◆ **Given task**
In the conversation transcript, what kind of course did the first speaker take alone?

This might be 100% wrong, so you can tell me if I'm wrong, but I took a Tantra course at one point with this lovely woman who was very good at Tantra and sex and things and being open and being comfortable, and I took this course by myself and one of the things I remember from her course was her work with people to get to a place of to being able to have sexual pleasure and orgasms without fantasizing about something else outside of being with yourself and going inside and being and just allowing the feelings to happen, to be. Well, I'm there.

Speaker 2:

Yeah, that's what I'm saying, like you might have like skipped five steps and like the fact that you don't have to think about like to this kissing or two girls kissing or like whatever it is that people fantasize about. You don't have to have that to to help you climax, or whatever you are, you just in the moment. I wouldn't call you, I wouldn't by any means say that you're going inside in like an empty fashion, like think of your cup as already overflowing, because that's magical and there's a lot of people that can't do that. And I remember one of the things she said that I, to this day, still try to do. She's like, instead of you know going to that place and you always go in order to get off, start imagining like you're being fucked by a star or whatever.

◆ **Data entries**
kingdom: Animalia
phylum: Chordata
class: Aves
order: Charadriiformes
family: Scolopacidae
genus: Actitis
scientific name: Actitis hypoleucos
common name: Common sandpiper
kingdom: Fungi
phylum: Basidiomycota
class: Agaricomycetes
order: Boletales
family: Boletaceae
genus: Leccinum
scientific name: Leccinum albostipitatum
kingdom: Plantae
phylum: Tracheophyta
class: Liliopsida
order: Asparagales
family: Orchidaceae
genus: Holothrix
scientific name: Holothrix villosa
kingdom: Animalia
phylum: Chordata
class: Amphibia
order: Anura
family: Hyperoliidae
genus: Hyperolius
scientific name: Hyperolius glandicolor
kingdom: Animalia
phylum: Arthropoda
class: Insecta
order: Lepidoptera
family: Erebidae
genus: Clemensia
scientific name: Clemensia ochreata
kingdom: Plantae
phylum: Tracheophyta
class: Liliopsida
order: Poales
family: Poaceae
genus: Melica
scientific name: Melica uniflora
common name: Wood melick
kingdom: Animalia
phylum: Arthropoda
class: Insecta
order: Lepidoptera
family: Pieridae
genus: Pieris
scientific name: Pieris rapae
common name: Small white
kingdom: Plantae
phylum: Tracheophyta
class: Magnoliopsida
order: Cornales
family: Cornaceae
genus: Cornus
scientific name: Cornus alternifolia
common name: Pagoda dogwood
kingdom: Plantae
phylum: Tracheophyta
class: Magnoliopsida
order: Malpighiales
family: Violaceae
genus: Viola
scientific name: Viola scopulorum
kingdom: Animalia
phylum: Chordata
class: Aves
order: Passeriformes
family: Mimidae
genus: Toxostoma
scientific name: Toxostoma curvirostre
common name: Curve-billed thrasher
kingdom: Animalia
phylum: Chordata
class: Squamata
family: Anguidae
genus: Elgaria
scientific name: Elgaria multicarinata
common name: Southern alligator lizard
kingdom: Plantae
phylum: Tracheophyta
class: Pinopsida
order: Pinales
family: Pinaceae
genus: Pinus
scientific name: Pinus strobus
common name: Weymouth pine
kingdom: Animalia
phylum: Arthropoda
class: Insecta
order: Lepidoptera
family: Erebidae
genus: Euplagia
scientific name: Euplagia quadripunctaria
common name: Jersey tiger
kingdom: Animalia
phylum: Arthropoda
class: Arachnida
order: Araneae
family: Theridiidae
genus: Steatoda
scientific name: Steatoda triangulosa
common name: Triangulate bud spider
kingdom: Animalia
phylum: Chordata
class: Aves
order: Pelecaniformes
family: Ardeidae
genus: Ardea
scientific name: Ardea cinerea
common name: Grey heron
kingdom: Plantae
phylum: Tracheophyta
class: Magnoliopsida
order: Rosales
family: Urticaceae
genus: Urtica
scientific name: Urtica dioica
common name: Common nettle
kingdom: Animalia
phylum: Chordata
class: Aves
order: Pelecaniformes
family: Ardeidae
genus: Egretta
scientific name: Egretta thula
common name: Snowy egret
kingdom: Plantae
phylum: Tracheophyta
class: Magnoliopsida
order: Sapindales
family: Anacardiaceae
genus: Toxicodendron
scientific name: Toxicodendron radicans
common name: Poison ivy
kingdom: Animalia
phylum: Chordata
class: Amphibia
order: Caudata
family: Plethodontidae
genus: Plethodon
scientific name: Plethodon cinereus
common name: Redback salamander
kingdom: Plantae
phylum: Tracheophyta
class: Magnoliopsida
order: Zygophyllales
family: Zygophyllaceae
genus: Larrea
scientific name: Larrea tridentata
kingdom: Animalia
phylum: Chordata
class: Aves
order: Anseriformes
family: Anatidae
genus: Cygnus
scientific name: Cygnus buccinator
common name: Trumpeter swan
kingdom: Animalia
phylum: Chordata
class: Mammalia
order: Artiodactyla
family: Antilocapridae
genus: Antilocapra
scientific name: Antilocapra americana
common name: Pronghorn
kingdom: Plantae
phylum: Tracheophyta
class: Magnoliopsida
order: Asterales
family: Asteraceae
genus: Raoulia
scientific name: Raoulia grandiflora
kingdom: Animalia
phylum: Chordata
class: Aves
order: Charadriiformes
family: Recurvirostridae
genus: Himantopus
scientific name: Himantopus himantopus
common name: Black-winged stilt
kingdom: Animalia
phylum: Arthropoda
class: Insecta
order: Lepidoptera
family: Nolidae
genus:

◆ **Output below**
A Tantra course.